Dr. Alessandro Rozim Zorzi

Graduado na Faculdade de Medicina de Ribeirão Preto – USP em 1999; fez residência médica em Ortopedia e Traumatologia na Unicamp; especialista em Cirurgia do Joelho e Doenças Inflamatórias no Hospital de Clínicas da Unicamp, onde também fez mestrado e doutorado em Ciências da Cirurgia; fez curso de Especialização em Pesquisa Clínica PPCR Harvard Medical School e em Ética da Pesquisa com Seres Humanos na Unesco.

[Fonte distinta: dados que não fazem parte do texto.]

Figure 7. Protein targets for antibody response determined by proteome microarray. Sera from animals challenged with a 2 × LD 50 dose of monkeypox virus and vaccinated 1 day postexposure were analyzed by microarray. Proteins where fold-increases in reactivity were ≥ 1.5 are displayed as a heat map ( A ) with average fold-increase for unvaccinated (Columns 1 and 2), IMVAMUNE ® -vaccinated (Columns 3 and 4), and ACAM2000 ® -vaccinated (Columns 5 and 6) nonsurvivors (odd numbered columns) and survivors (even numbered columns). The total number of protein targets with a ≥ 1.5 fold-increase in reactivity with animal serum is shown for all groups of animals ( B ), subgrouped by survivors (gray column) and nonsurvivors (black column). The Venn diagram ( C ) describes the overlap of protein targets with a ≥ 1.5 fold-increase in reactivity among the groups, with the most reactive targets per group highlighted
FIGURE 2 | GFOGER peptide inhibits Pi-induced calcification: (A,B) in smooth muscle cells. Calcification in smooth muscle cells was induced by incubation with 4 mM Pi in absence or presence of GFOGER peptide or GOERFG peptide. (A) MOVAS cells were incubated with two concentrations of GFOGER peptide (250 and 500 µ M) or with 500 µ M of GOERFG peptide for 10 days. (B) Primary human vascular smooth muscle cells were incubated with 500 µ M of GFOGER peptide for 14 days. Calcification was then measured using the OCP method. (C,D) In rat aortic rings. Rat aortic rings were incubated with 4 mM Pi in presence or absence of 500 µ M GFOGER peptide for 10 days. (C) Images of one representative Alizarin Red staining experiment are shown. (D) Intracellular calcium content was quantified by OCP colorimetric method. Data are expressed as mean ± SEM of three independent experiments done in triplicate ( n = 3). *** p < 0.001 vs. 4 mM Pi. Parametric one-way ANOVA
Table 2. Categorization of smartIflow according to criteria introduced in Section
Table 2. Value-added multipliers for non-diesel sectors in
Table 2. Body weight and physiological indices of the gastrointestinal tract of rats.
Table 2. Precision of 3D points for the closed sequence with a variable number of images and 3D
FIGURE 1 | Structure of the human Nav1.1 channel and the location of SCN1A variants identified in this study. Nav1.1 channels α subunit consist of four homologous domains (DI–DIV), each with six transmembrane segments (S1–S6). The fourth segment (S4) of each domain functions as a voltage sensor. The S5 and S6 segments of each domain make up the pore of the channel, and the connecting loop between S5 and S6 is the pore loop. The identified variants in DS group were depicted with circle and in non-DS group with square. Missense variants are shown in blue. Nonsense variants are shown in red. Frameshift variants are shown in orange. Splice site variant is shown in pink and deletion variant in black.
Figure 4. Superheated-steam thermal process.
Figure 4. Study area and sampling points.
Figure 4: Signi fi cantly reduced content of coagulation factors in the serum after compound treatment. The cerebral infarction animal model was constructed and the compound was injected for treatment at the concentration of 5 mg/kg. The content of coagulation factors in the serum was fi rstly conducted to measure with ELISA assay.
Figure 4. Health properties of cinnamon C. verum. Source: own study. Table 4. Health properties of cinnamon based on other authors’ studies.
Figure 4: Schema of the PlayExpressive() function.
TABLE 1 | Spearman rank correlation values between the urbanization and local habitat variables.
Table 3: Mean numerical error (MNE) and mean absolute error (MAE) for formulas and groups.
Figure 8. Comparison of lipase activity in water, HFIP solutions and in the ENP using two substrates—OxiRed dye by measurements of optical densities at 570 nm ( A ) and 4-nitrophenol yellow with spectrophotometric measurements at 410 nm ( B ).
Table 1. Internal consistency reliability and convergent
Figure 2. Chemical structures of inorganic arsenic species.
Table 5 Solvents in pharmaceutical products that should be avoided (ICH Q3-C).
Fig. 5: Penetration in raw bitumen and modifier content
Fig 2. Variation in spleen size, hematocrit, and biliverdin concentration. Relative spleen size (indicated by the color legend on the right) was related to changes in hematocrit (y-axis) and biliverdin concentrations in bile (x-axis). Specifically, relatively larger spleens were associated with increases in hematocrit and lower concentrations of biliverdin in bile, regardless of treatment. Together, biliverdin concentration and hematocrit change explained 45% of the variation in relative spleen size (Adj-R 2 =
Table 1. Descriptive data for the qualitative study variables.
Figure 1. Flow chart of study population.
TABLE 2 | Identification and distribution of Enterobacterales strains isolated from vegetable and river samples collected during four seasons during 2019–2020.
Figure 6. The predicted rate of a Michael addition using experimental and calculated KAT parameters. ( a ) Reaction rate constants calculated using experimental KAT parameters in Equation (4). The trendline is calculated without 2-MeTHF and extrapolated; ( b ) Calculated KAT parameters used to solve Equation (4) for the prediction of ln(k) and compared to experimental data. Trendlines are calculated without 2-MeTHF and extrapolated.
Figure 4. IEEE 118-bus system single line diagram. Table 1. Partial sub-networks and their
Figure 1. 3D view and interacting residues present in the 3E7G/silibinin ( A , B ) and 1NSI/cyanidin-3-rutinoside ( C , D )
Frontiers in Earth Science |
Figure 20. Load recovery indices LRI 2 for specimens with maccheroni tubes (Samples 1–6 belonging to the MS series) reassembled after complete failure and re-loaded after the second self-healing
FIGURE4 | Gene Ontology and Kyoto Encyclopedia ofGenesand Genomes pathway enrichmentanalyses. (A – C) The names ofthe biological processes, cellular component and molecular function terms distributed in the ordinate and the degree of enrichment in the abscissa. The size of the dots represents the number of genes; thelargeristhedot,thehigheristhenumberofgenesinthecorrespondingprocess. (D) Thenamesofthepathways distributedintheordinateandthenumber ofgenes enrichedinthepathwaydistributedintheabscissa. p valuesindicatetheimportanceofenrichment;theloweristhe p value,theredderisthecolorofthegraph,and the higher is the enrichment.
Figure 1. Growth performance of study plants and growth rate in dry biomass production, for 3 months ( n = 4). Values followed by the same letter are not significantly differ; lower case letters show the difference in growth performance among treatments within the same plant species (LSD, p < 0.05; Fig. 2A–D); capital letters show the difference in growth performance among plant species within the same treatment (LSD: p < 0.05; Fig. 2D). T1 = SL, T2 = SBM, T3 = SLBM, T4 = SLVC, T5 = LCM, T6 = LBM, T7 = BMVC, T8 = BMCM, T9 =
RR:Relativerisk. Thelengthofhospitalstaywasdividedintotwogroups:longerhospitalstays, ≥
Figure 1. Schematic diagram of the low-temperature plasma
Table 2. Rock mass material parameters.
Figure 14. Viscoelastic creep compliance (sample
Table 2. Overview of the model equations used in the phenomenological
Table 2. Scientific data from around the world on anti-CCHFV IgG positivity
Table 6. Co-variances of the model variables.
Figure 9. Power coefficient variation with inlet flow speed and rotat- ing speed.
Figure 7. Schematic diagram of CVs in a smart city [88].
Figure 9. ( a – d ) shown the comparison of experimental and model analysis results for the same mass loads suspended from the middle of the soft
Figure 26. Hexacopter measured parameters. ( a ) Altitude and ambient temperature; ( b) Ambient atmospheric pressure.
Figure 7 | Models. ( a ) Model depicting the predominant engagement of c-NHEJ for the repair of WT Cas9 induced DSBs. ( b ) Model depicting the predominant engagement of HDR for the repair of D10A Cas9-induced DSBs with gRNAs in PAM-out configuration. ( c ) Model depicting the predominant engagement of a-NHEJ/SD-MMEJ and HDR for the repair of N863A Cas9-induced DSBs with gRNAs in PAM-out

É supervisor do Programa de Residência Médica em Ortopedia e Traumatologia da Faculdade de Ciências Médicas da Unicamp; membro relator do Comitê de Ética em Pesquisa da Unicamp; médico do Corpo Clínico do Hospital Israelita Albert Einstein em São Paulo, onde atuou como Plantonista em Ortopedia de 2007 a 2020 e como Pesquisador Médico de 2017 a 2020; é professor de Medicina na Faculdade São Leopoldo Mandic em Campinas-SP.

É membro: do Comitê de Medicina Regenerativa da Sociedade Brasileira de Ortopedia e Traumatologia (SBOT); Comitê Musculoesquelético da Federação Mundial de Hemofilia (WFH); Sociedade Brasileira de Cirurgia do Joelho (SBCJ); Sociedad Latinoamericana de Rodilla e Desporto (SLARD), International Society of Arthroscopy, Knee Surgery and Orthopedic Sports Medicine (ISAKOS) e da International Cartilage Regeneration and Joint Preservation Society (ICRS).